* TRY IT
In the copy of these records, include no pictures and change nothing else.

* RECORDED INFORMATION
--- START ---

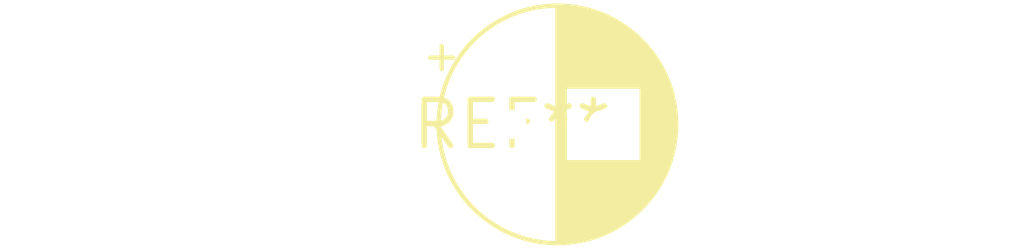
<source format=kicad_pcb>
(kicad_pcb (version 20240108) (generator pcbnew)

  (general
    (thickness 1.6)
  )

  (paper "A4")
  (layers
    (0 "F.Cu" signal)
    (31 "B.Cu" signal)
    (32 "B.Adhes" user "B.Adhesive")
    (33 "F.Adhes" user "F.Adhesive")
    (34 "B.Paste" user)
    (35 "F.Paste" user)
    (36 "B.SilkS" user "B.Silkscreen")
    (37 "F.SilkS" user "F.Silkscreen")
    (38 "B.Mask" user)
    (39 "F.Mask" user)
    (40 "Dwgs.User" user "User.Drawings")
    (41 "Cmts.User" user "User.Comments")
    (42 "Eco1.User" user "User.Eco1")
    (43 "Eco2.User" user "User.Eco2")
    (44 "Edge.Cuts" user)
    (45 "Margin" user)
    (46 "B.CrtYd" user "B.Courtyard")
    (47 "F.CrtYd" user "F.Courtyard")
    (48 "B.Fab" user)
    (49 "F.Fab" user)
    (50 "User.1" user)
    (51 "User.2" user)
    (52 "User.3" user)
    (53 "User.4" user)
    (54 "User.5" user)
    (55 "User.6" user)
    (56 "User.7" user)
    (57 "User.8" user)
    (58 "User.9" user)
  )

  (setup
    (pad_to_mask_clearance 0)
    (pcbplotparams
      (layerselection 0x00010fc_ffffffff)
      (plot_on_all_layers_selection 0x0000000_00000000)
      (disableapertmacros false)
      (usegerberextensions false)
      (usegerberattributes false)
      (usegerberadvancedattributes false)
      (creategerberjobfile false)
      (dashed_line_dash_ratio 12.000000)
      (dashed_line_gap_ratio 3.000000)
      (svgprecision 4)
      (plotframeref false)
      (viasonmask false)
      (mode 1)
      (useauxorigin false)
      (hpglpennumber 1)
      (hpglpenspeed 20)
      (hpglpendiameter 15.000000)
      (dxfpolygonmode false)
      (dxfimperialunits false)
      (dxfusepcbnewfont false)
      (psnegative false)
      (psa4output false)
      (plotreference false)
      (plotvalue false)
      (plotinvisibletext false)
      (sketchpadsonfab false)
      (subtractmaskfromsilk false)
      (outputformat 1)
      (mirror false)
      (drillshape 1)
      (scaleselection 1)
      (outputdirectory "")
    )
  )

  (net 0 "")

  (footprint "CP_Radial_D6.3mm_P2.50mm" (layer "F.Cu") (at 0 0))

)

</source>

--- END ---

* RESULT FOR THIS TASK
<source format=kicad_pcb>
(kicad_pcb (version 20240108) (generator pcbnew)

  (general
    (thickness 1.6)
  )

  (paper "A4")
  (layers
    (0 "F.Cu" signal)
    (31 "B.Cu" signal)
    (32 "B.Adhes" user "B.Adhesive")
    (33 "F.Adhes" user "F.Adhesive")
    (34 "B.Paste" user)
    (35 "F.Paste" user)
    (36 "B.SilkS" user "B.Silkscreen")
    (37 "F.SilkS" user "F.Silkscreen")
    (38 "B.Mask" user)
    (39 "F.Mask" user)
    (40 "Dwgs.User" user "User.Drawings")
    (41 "Cmts.User" user "User.Comments")
    (42 "Eco1.User" user "User.Eco1")
    (43 "Eco2.User" user "User.Eco2")
    (44 "Edge.Cuts" user)
    (45 "Margin" user)
    (46 "B.CrtYd" user "B.Courtyard")
    (47 "F.CrtYd" user "F.Courtyard")
    (48 "B.Fab" user)
    (49 "F.Fab" user)
    (50 "User.1" user)
    (51 "User.2" user)
    (52 "User.3" user)
    (53 "User.4" user)
    (54 "User.5" user)
    (55 "User.6" user)
    (56 "User.7" user)
    (57 "User.8" user)
    (58 "User.9" user)
  )

  (setup
    (pad_to_mask_clearance 0)
    (pcbplotparams
      (layerselection 0x00010fc_ffffffff)
      (plot_on_all_layers_selection 0x0000000_00000000)
      (disableapertmacros false)
      (usegerberextensions false)
      (usegerberattributes false)
      (usegerberadvancedattributes false)
      (creategerberjobfile false)
      (dashed_line_dash_ratio 12.000000)
      (dashed_line_gap_ratio 3.000000)
      (svgprecision 4)
      (plotframeref false)
      (viasonmask false)
      (mode 1)
      (useauxorigin false)
      (hpglpennumber 1)
      (hpglpenspeed 20)
      (hpglpendiameter 15.000000)
      (dxfpolygonmode false)
      (dxfimperialunits false)
      (dxfusepcbnewfont false)
      (psnegative false)
      (psa4output false)
      (plotreference false)
      (plotvalue false)
      (plotinvisibletext false)
      (sketchpadsonfab false)
      (subtractmaskfromsilk false)
      (outputformat 1)
      (mirror false)
      (drillshape 1)
      (scaleselection 1)
      (outputdirectory "")
    )
  )

  (net 0 "")

  (footprint "CP_Radial_D6.3mm_P2.50mm" (layer "F.Cu") (at 0 0))

)

</source>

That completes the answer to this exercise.